LuluBlakey1 · 08/11/2024 07:58

lullabellee · 08/11/2024 00:08

He drove and when we got back to mine and parked up we had a kiss. I had a top on with a zip down the middle and he went to pull it down and I said no, this happened twice. I then got out the car and he quickly apologised that “he gets a bit carried away”.

Surely my first no should have been enough?

Does not respect your boundaries.

Simplelobsterhat · 08/11/2024 07:59

I missed where OP said it was a first date. If people are assuming that based on her not wanting him to undo her top that's worrying...

Of course the first no should be enough OP. And you are not safe with someone who uses 'I get carried away' as an excuse.
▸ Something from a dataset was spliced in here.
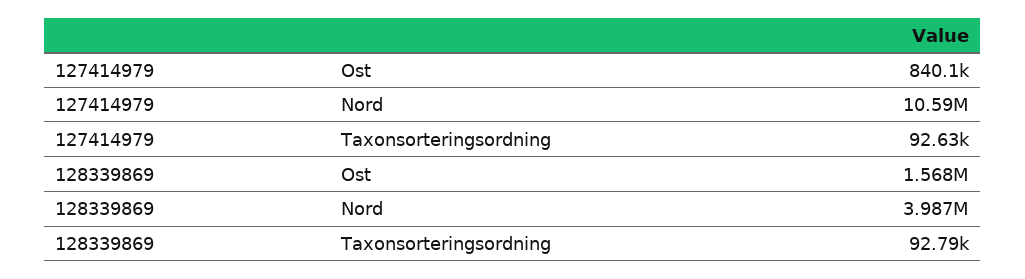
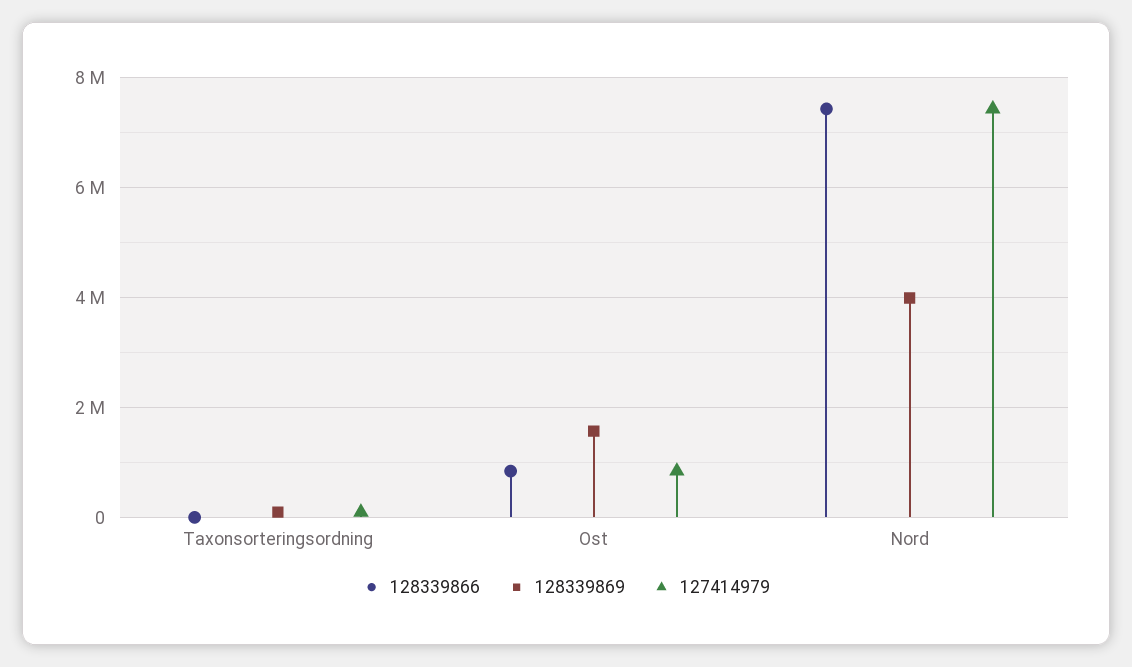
127414979, Nord: 10590000 -> 7400000
128339866, Taxonsorteringsordning: none -> 0
128339866, Ost: none -> 800000
128339866, Nord: none -> 7400000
Ick.

Even if it was a first date I'm not sure why people are telling you off for the car thing. Because really how could you know it would be any safer on a 2nd, 3rd or even 10th date. Unfortunately until you have actually been alone with a man you can never really know if you can trust him unfortunately. So you can't live your life like that. Unless these people are saying they only get into a car with people they know they are happy to have sex, with which is opening a whole series of troubling issues!

AdoraBell · 08/11/2024 08:01

YANBU.

DieStrassensindimmernass · 08/11/2024 08:10

Mlanket · 08/11/2024 07:57

*My body is mine and nobody starts to touch me or undo my clothes without getting clear signals that I'm on board so to speak

This is the part I questioned. In a marriage or relationship I wouldn’t ask or expect to be asked whilst kissing if I can/should be touched.

Your partner never asks if you're ok during intimate times?

Startingagainandagain · 08/11/2024 08:28

Don't see that man again.

Not clear if it was your first date, but I would really advise not getting into a car with a man you just met. That's a complete stranger and especially if you are online dating the amount of weirdos on there is depressingly huge.

Differentstarts · 08/11/2024 08:31

Yanbu no should mean no. Unfortunately as women we need to protect ourselves and not put ourselves in these situations. Yes we shouldn't have to but we do

ViciousCurrentBun · 08/11/2024 08:41

He is a sex pest

But overall be very wary of letting a first date know where you live getting in cars. People may call me old fashioned but I used to volunteer in two environments where I came in to contact with women who had unfortunately seen the very worst side of men.

MrsHarrisisinparis · 08/11/2024 08:42

Block him and report him on the app you found him on. Also for future dates don't let them drive/pick you up for the first few dates for safety reasons, a decent man will understand this, if he doesn't throw him back.